*** SUPPLIED RECORDS ***

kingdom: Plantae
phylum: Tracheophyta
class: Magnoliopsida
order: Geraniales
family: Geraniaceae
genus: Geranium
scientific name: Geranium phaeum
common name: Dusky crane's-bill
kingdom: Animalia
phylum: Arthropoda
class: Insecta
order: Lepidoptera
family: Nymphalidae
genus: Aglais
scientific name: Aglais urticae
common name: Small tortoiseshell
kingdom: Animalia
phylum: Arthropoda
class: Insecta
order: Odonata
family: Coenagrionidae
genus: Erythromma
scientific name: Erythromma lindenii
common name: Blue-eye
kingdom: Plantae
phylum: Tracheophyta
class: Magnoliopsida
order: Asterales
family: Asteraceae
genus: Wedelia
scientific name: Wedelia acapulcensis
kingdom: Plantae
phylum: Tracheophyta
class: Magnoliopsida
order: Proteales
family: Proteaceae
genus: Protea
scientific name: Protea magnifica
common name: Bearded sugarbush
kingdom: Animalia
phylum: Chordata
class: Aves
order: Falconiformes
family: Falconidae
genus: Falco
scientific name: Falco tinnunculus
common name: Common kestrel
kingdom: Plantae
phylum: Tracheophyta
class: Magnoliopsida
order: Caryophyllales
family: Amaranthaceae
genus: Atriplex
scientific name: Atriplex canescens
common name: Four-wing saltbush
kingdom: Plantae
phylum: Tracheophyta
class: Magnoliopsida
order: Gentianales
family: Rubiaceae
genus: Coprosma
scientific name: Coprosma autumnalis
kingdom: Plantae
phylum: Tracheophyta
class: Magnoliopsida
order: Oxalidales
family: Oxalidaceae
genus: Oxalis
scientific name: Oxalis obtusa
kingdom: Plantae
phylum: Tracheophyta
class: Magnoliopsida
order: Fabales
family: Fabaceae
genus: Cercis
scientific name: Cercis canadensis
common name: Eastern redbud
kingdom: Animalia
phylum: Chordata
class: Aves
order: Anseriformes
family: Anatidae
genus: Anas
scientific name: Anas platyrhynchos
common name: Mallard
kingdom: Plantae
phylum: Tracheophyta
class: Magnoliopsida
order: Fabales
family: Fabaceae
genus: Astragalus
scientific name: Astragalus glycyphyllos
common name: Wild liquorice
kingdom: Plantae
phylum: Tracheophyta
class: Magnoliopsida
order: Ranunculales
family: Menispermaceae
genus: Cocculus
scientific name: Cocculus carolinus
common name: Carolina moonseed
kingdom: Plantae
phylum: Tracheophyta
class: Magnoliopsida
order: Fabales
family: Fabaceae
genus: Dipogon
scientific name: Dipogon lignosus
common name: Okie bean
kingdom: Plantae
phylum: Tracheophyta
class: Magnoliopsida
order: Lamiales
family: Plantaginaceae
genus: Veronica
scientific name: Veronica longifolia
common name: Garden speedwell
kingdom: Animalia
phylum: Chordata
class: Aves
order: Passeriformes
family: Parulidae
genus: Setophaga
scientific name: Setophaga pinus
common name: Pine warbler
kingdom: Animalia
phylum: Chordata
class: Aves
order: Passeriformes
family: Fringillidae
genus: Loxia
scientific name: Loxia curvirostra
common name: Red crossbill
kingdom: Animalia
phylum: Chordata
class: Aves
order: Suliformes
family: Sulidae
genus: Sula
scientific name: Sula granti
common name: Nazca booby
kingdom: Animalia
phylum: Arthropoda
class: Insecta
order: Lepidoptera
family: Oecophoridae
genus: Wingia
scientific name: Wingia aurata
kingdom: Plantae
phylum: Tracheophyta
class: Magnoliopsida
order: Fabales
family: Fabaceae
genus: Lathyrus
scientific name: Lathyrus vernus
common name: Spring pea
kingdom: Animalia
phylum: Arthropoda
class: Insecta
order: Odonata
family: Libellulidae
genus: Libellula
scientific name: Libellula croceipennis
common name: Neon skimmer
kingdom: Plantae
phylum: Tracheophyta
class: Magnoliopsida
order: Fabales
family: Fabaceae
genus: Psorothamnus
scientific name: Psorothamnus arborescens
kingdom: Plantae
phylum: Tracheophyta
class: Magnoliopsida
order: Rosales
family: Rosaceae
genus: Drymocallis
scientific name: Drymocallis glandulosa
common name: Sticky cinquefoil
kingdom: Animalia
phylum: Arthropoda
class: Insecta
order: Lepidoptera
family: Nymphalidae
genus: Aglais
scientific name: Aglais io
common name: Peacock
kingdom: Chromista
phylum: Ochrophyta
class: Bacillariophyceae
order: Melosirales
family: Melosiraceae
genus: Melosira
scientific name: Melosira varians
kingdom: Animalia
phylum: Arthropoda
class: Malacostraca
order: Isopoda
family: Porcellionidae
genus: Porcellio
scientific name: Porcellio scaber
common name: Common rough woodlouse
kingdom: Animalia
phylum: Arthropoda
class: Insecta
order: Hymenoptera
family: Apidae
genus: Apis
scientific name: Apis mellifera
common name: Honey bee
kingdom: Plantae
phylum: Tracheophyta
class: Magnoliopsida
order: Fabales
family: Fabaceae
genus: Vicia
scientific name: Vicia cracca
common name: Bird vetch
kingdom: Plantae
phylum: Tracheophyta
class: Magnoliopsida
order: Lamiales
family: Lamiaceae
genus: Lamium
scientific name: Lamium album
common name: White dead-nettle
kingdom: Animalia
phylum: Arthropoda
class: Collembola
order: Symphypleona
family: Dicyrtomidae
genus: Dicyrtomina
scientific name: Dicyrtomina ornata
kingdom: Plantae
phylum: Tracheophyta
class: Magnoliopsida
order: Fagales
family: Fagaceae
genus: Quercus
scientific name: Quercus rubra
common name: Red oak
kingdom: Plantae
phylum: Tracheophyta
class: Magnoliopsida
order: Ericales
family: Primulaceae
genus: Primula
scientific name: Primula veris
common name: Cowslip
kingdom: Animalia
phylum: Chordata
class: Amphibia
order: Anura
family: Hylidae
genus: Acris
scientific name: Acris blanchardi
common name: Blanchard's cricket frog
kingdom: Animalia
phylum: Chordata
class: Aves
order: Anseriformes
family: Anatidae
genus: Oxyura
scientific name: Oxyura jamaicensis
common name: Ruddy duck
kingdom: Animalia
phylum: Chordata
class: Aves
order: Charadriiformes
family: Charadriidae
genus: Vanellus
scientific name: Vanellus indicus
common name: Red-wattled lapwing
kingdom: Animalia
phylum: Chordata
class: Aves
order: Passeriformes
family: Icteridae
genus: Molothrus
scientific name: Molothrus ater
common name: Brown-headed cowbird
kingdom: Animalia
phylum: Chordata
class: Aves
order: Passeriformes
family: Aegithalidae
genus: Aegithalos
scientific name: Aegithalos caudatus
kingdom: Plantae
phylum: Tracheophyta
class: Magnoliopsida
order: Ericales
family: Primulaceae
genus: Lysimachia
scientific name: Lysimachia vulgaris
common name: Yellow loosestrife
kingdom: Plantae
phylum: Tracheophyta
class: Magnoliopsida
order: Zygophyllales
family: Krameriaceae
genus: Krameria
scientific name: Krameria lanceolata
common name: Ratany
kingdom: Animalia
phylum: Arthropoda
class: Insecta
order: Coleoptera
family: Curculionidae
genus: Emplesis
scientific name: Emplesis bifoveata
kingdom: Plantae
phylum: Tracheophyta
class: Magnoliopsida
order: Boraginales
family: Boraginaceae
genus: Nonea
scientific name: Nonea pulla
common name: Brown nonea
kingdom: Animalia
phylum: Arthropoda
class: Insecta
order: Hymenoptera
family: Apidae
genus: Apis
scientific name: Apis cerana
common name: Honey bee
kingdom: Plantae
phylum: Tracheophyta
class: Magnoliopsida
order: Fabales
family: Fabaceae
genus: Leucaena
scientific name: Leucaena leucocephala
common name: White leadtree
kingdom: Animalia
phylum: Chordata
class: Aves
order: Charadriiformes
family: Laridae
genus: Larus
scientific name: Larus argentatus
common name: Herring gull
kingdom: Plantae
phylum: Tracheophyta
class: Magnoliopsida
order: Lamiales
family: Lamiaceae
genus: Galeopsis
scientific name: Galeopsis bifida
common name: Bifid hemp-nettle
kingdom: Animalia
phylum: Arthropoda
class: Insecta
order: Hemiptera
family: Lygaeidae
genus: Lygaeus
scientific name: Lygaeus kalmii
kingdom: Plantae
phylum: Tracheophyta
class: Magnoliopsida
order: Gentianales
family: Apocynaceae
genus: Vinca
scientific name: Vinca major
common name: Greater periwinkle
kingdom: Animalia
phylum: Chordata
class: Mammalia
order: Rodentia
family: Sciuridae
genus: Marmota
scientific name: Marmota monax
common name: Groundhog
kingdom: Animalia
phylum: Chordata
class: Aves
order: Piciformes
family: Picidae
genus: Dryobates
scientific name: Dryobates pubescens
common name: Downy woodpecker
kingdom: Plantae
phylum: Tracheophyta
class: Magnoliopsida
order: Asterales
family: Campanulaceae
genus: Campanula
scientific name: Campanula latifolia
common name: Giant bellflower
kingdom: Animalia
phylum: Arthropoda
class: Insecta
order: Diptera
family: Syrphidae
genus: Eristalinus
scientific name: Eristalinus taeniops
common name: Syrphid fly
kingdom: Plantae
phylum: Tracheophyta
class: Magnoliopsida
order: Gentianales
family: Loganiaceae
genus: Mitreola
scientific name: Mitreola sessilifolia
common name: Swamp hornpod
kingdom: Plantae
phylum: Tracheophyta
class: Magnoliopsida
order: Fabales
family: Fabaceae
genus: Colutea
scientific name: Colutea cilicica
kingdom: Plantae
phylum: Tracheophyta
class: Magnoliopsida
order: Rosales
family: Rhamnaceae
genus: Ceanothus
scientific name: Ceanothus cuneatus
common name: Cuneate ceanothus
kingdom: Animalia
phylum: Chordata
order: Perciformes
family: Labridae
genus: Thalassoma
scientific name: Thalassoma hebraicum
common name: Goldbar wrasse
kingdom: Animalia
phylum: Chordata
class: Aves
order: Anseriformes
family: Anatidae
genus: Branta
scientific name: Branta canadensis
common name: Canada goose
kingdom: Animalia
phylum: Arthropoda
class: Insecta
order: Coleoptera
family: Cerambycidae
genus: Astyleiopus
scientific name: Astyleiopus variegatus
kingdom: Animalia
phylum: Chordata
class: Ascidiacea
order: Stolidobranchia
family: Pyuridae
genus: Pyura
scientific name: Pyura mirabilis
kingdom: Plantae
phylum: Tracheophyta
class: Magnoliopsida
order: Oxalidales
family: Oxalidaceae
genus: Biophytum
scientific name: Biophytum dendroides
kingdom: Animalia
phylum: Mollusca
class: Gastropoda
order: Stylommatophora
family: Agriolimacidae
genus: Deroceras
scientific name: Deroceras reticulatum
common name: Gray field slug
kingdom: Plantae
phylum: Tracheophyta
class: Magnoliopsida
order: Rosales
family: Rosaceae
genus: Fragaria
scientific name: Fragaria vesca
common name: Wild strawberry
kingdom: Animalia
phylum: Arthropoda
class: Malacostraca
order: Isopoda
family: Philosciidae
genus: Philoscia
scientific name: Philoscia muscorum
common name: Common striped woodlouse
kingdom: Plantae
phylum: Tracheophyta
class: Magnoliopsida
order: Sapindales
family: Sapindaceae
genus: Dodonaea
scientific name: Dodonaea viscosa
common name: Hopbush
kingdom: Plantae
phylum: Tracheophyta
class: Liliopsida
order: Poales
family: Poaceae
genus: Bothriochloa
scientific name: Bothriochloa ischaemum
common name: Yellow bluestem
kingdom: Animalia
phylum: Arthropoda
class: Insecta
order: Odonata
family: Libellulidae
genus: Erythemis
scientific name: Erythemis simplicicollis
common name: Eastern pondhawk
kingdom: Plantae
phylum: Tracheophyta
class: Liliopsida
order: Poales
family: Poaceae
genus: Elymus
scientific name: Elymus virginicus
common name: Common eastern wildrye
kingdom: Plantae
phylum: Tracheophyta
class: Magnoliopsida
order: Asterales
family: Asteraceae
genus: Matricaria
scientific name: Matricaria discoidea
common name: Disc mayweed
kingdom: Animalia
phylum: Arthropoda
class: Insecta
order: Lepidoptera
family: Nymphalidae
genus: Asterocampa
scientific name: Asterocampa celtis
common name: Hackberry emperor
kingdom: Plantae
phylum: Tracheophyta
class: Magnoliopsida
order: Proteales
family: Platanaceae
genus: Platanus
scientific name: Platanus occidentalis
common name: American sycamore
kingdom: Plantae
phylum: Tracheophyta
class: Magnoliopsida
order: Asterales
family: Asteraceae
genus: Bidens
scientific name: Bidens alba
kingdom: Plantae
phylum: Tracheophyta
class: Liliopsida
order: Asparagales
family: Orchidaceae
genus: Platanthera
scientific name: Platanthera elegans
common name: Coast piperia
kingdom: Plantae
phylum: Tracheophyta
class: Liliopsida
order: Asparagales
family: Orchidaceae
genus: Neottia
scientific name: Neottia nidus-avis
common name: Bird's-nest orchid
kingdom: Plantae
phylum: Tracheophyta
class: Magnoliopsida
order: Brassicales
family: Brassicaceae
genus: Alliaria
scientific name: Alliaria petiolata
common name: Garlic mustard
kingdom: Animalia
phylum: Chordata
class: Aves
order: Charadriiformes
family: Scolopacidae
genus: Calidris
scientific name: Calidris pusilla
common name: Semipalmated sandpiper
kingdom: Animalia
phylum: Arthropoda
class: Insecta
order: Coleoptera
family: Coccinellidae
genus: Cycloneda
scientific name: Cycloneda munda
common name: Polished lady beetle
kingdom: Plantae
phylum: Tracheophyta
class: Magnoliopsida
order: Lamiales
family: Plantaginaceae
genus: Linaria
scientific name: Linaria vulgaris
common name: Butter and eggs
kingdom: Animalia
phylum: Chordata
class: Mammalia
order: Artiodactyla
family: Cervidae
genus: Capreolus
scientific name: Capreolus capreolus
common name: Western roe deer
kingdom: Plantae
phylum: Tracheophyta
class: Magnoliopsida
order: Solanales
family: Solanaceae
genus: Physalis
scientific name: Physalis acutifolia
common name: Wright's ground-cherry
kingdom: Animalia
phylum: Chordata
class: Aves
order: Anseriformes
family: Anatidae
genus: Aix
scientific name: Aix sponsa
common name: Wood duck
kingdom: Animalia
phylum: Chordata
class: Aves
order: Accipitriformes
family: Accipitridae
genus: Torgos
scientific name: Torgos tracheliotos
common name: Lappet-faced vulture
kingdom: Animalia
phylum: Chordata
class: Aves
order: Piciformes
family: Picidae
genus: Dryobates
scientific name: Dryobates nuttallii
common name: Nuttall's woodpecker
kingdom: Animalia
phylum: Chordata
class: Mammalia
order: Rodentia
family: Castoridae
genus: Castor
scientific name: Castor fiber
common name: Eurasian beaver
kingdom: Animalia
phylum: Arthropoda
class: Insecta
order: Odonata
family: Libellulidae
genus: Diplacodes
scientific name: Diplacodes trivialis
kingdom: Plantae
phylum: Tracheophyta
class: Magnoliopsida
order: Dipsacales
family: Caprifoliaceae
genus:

***

- **WORK TO BE COMPLETED**
Repeat the material from its first line through the line with "genus: Protea", swapping "common name" for "vernacular name" and leaving everything else unchanged.

- **FULL SOLUTION**
kingdom: Plantae
phylum: Tracheophyta
class: Magnoliopsida
order: Geraniales
family: Geraniaceae
genus: Geranium
scientific name: Geranium phaeum
vernacular name: Dusky crane's-bill
kingdom: Animalia
phylum: Arthropoda
class: Insecta
order: Lepidoptera
family: Nymphalidae
genus: Aglais
scientific name: Aglais urticae
vernacular name: Small tortoiseshell
kingdom: Animalia
phylum: Arthropoda
class: Insecta
order: Odonata
family: Coenagrionidae
genus: Erythromma
scientific name: Erythromma lindenii
vernacular name: Blue-eye
kingdom: Plantae
phylum: Tracheophyta
class: Magnoliopsida
order: Asterales
family: Asteraceae
genus: Wedelia
scientific name: Wedelia acapulcensis
kingdom: Plantae
phylum: Tracheophyta
class: Magnoliopsida
order: Proteales
family: Proteaceae
genus: Protea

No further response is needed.